UCSF quickly dismissed the Blum/Weber analysis -- but without effectively rebutting any of its key points. Essentially, the university administration continued to say the merger is a good idea because Hellman's team said so -- even though it was clear by then that many of the team's assumptions were wrong.
In July, at the request of California Sens. Quentin Kopp and Tom Hayden, state auditors looked at the proposed merger -- an examination that regents had never requested.
Again, the auditors had a limited charge; they were only to examine the financial benefits of the proposed merger, not its legality or constitutionality, or its impact on patients, students, and the public.
State auditors found that both Stanford and UCSF were in good financial health, and that the third-party review had overstated the financial benefits of a merger by tens of millions of dollars.
"A merger is not needed for either of them to remain viable," says State Auditor Kurt Sjoberg. "They need to address any number of initiatives to be more competitive in the market in which they find themselves. That can be accomplished in any number of alternatives."
But the UC regents didn't need to wait for the state auditors' report to know the financial condition of the university's medical centers.
Last November, during a private meeting of the Board of Regents Committee on Audit (university officials, apparently realizing the meeting had been illegally closed to the public, would later release transcripts of the event), accountants from the firm of Deloitte & Touche, which had been hired to audit all five of the University of California medical centers, delivered some news that was disturbing, even when presented in the flat prose used by members of the dismal profession:
"We have very serious concerns about the accounting and the financial controls at the University of California."
To make UC's books balance, the auditors had needed to make $100 million in adjustments to the university system's financial statements.
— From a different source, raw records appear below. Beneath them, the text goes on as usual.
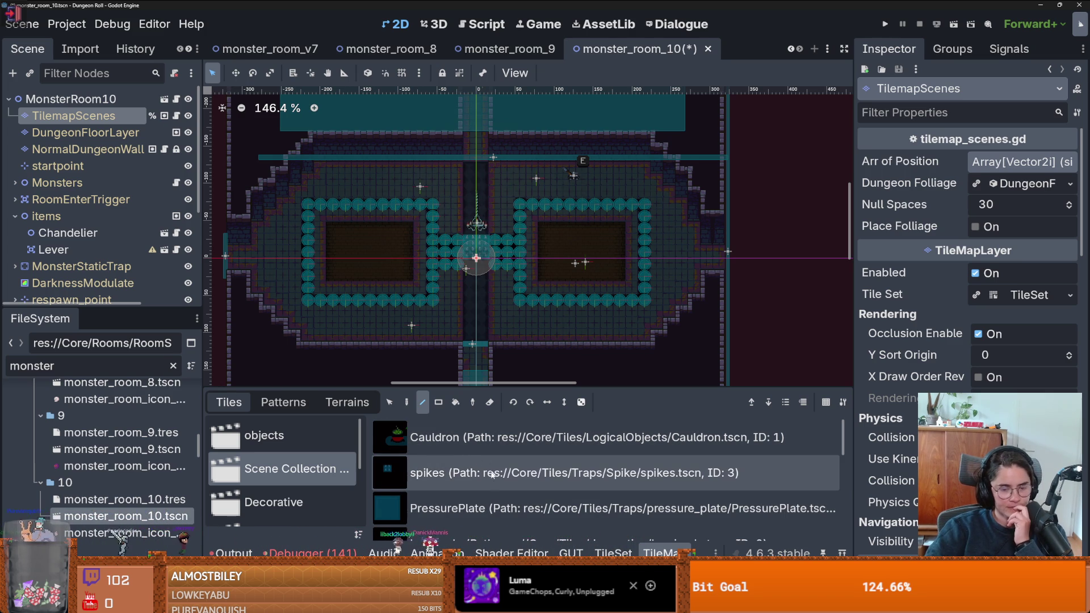
scroll(489, 467, "down", 4)
scroll(491, 482, "down", 6)
scroll(492, 485, "up", 10)
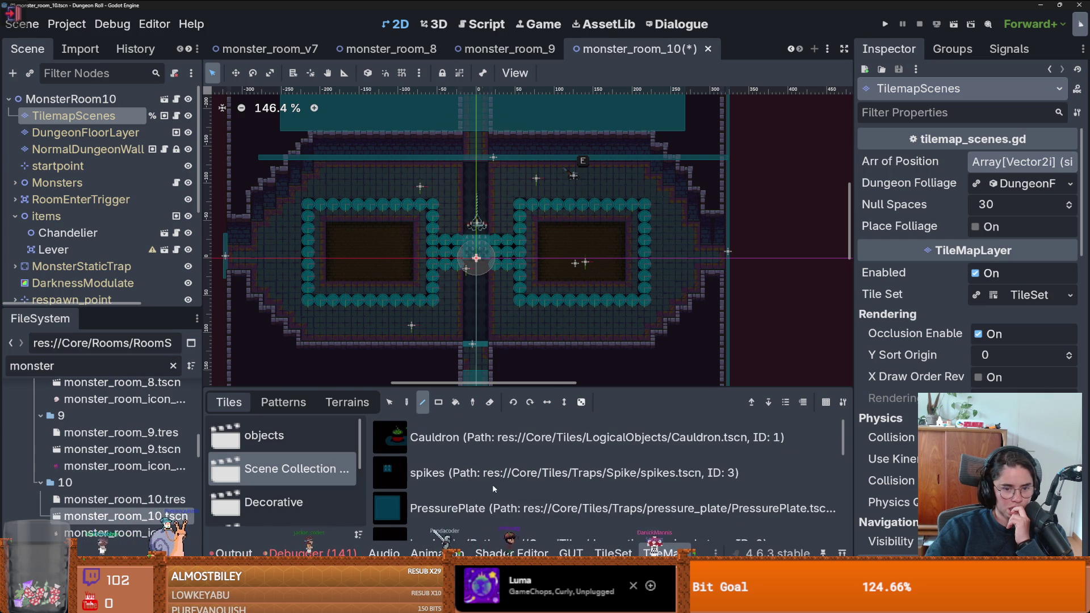
scroll(249, 461, "down", 3)
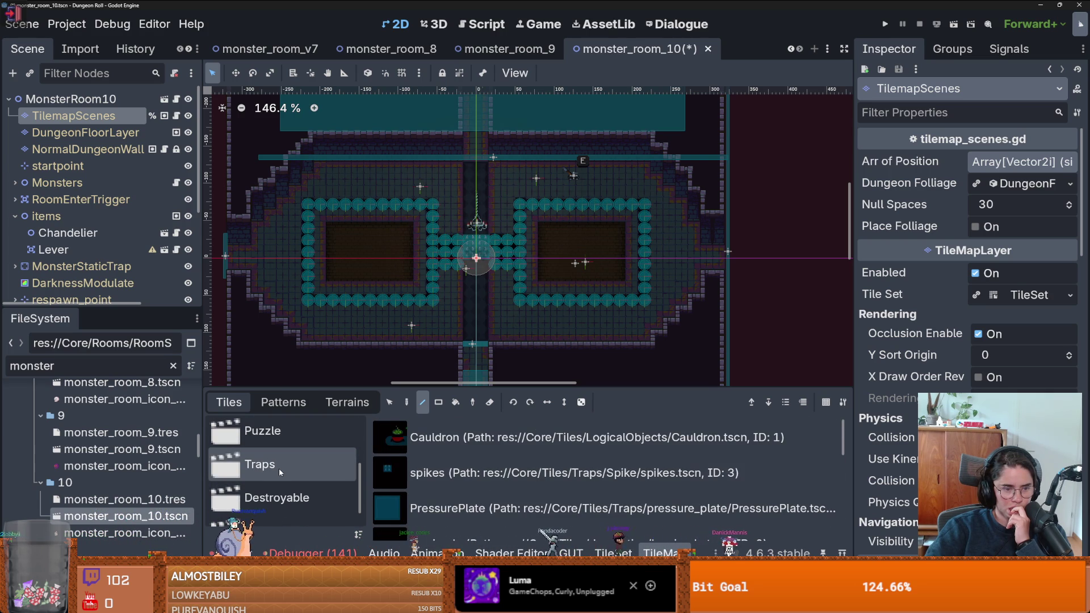
scroll(279, 472, "down", 1)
Many of those adjustments dealt with reserves that had been hidden "off the books" by university departments.
As with most academic institutions, UCSF divides its money into a variety of funds. These funds are roughly analogous to bank accounts; each has its own balance sheet. In making its report on the merger, Warren Hellman's third-party review team looked at the UCSF Medical Center's operating fund -- that is, the fund into which money paid for patient care flows and from which bills are paid.
But the Medical Center has many other accounts, some quite substantial. Among others, reserve and capital improvement accounts were not considered in the third-party review, even though they are part and parcel of the overall financial picture of the center.
In fact, back in November, auditors cautioned the regents that the medical centers were stashing money in reserve accounts. This stashing of excess year-end funds where legislators are unlikely to look is fairly common among universities and nonprofit entities. But the UC campuses were taking the practice to extremes.
Accountant Tom Weixel told the regents:
"Management needs to be more disciplined about monitoring the level of these reserves and more importantly not building them up just to avoid reporting larger bottom lines in these medical centers. At several medical centers active partnering and merger discussions are under way ... [text deleted by the UC's lawyers]."
In total, counting reserves, UCSF's most recent financial statements show the institution has $139 million in surplus funds -- that is, money available for operations or plant expenditures -- an increase of $42 million during the past two years. The Medical Center's long-term debt is about $40 million. In other words, the UCSF Medical Center, as a business, has enough expendable assets to pay off its debt three times over.